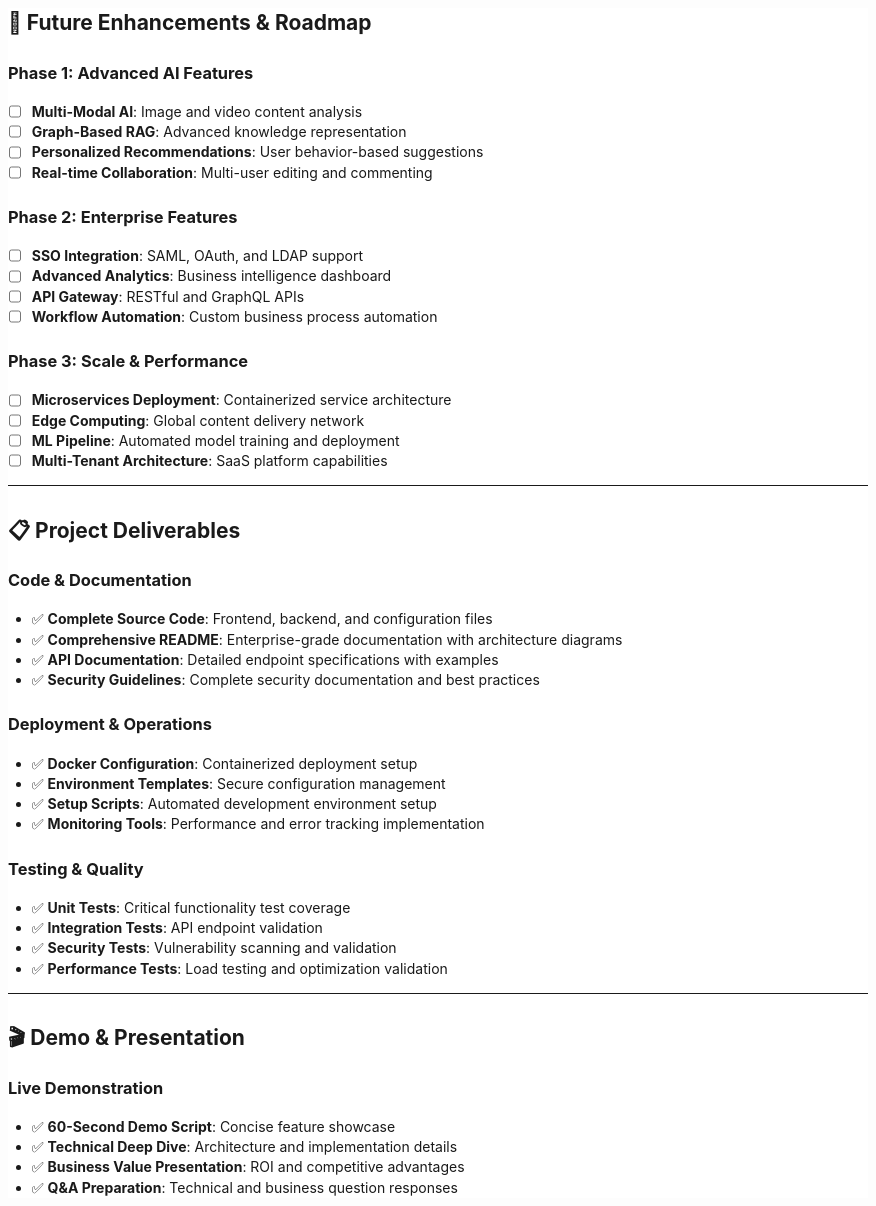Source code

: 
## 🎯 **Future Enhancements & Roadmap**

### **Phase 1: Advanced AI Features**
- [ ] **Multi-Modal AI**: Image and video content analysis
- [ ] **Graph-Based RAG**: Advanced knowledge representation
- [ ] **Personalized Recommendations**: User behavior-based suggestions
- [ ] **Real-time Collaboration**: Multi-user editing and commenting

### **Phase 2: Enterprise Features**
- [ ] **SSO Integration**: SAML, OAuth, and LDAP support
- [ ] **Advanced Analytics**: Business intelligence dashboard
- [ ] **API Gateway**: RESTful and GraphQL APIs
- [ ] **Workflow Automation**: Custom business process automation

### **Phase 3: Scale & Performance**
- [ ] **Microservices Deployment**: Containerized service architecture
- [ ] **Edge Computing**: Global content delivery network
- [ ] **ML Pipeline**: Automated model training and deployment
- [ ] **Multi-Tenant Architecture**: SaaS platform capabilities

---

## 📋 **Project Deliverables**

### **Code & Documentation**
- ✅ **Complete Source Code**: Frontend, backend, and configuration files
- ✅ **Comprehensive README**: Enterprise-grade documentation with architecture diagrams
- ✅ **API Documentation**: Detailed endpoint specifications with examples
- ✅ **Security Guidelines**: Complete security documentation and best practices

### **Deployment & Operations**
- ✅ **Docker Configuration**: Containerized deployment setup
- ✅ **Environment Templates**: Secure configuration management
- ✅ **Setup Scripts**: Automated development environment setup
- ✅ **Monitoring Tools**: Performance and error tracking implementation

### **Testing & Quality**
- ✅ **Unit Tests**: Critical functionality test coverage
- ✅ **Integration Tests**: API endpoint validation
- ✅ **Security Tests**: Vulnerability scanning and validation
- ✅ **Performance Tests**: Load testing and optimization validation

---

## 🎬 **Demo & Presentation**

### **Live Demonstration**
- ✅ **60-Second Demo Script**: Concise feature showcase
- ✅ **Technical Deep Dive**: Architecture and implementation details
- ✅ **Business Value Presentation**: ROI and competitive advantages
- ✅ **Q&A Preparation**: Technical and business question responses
==========
→ **TASK TO CARRY OUT**
No pictures belong in the answer, only the lines from the top of the listing through the line containing "- [ ] **Graph-Based", repeated word for word.

→ **RESULT**
Source code

: 
## 🎯 **Future Enhancements & Roadmap**

### **Phase 1: Advanced AI Features**
- [ ] **Multi-Modal AI**: Image and video content analysis
- [ ] **Graph-Based RAG**: Advanced knowledge representation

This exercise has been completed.